▸ Consigne A
Dans le texte sur la BSAP, à quelle date le Conseil Présidentiel a-t-il publié l'arrêté ?
▸ Consigne B
Résumez le texte sur la BSAP en deux phrases.
▸ Consigne C
Recopiez le passage du texte sur la BSAP de « Le gouvernement haïtien » à « un autre problème. ».

▸ Extrait du texte

Le gouvernement haïtien s’est engagé cette semaine dans une voie hasardeuse en décidant d'impliquer officiellement les agents de la Brigade de Sécurité des Aires Protégées (BSAP) dans la lutte contre l'insécurité. Une décision qui, sous des airs de volonté politique, constitue en réalité, une aventure perilleuse avec des risques majeurs pour l'État de droit. Car, en matière de sécurité publique, on ne résout pas un problème par un autre problème.
Ce que dit l’arrêté:
Le Conseil Présidentiel a publié le 3 avril 2025 un arrêté concernant les dispositions prises pour la BSAP. L’article 1er stipule que « le Gouvernement est instruit d’adopter toutes les mesures d’accompagnement nécessaires pour permettre aux forces de l’ordre de répondre efficacement à la violence des bandes armées et de rétablir la sécurité et la paix sur tout le territoire ».

[Enregistrements issus d'une collecte de données]
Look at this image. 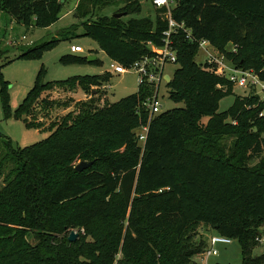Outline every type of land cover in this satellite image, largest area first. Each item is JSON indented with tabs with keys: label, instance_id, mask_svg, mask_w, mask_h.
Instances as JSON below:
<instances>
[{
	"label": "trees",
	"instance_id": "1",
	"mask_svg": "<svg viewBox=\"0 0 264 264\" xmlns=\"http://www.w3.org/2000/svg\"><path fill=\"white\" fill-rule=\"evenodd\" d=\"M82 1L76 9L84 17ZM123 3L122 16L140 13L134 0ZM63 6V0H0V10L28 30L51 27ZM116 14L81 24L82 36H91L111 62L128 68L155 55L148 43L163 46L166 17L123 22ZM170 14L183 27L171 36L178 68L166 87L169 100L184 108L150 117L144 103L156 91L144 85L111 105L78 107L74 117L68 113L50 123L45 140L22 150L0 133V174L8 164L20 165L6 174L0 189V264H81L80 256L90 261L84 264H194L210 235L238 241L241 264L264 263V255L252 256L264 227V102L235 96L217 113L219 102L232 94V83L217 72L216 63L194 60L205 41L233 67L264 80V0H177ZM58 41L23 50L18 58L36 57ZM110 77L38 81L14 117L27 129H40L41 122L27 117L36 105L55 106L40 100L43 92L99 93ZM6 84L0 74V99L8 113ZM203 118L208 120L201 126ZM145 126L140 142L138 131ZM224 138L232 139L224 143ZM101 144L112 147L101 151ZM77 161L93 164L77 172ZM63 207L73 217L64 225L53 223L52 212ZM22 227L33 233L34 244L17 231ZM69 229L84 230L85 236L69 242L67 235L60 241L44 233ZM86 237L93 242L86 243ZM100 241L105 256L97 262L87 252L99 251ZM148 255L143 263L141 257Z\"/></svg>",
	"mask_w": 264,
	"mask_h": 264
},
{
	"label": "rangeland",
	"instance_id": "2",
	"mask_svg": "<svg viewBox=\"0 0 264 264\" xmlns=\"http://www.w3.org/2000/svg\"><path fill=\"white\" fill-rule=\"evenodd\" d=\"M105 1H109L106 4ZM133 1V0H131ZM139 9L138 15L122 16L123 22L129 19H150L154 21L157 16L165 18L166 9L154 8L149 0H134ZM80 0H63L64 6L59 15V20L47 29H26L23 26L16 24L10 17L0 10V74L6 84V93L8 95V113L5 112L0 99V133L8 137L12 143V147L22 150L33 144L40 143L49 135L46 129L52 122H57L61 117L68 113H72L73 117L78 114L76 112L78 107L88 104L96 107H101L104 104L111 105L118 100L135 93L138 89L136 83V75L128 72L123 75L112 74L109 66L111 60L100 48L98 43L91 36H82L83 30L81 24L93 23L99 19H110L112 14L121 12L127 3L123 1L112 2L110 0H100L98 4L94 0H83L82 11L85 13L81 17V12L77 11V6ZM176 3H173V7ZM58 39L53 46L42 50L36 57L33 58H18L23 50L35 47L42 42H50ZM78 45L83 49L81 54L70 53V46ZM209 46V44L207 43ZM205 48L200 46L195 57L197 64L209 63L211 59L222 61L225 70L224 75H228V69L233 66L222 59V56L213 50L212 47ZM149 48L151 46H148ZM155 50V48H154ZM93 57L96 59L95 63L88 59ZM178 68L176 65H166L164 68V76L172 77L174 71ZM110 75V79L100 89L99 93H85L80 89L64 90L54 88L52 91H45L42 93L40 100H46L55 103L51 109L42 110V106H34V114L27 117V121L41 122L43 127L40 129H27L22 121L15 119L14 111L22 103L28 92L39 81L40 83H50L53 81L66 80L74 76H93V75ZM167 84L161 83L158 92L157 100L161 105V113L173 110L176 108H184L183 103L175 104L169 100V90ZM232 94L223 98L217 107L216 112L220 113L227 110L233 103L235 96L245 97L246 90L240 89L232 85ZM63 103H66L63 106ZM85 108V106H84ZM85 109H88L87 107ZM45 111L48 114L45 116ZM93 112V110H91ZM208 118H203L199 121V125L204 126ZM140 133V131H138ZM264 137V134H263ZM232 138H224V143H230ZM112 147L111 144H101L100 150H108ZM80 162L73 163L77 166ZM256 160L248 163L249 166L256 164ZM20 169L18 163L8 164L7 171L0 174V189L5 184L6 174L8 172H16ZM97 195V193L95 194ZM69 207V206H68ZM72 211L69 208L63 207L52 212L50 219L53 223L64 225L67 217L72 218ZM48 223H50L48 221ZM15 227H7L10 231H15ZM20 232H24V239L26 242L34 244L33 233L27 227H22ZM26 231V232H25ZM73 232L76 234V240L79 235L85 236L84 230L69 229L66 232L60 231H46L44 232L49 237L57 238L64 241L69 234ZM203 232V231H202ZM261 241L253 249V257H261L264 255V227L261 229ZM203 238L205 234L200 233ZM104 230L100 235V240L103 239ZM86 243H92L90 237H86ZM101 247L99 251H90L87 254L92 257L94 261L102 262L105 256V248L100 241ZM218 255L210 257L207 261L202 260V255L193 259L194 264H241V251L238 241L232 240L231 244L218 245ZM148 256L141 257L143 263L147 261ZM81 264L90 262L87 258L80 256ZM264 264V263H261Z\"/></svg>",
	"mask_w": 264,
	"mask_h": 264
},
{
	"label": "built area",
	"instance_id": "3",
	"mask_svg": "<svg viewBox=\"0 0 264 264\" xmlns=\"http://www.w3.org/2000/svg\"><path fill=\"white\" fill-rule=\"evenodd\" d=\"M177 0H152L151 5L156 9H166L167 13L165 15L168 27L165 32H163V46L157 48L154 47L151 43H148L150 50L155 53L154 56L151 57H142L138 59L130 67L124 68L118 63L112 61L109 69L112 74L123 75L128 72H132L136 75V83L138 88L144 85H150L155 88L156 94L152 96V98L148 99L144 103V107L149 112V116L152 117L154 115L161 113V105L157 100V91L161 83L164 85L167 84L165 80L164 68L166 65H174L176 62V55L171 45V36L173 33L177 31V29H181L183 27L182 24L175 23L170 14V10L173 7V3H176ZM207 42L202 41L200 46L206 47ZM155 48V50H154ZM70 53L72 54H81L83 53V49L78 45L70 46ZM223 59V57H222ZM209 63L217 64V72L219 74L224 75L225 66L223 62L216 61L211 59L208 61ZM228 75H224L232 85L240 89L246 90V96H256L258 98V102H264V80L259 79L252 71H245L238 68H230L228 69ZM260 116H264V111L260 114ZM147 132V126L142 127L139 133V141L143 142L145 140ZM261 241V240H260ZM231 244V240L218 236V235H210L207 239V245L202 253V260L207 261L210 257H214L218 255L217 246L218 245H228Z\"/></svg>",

▸ Résultat de l'exercice A
Le 3 avril 2025.

▸ Résultat de l'exercice B
Le gouvernement haïtien a décidé cette semaine d'impliquer officiellement les agents de la BSAP dans la lutte contre l'insécurité, une décision présentée comme une aventure périlleuse pour l'État de droit. Un arrêté du Conseil Présidentiel publié le 3 avril 2025 charge le Gouvernement d'adopter les mesures nécessaires pour que les forces de l'ordre répondent à la violence des bandes armées et rétablissent la sécurité et la paix.

▸ Résultat de l'exercice C
Le gouvernement haïtien s’est engagé cette semaine dans une voie hasardeuse en décidant d'impliquer officiellement les agents de la Brigade de Sécurité des Aires Protégées (BSAP) dans la lutte contre l'insécurité. Une décision qui, sous des airs de volonté politique, constitue en réalité, une aventure perilleuse avec des risques majeurs pour l'État de droit. Car, en matière de sécurité publique, on ne résout pas un problème par un autre problème.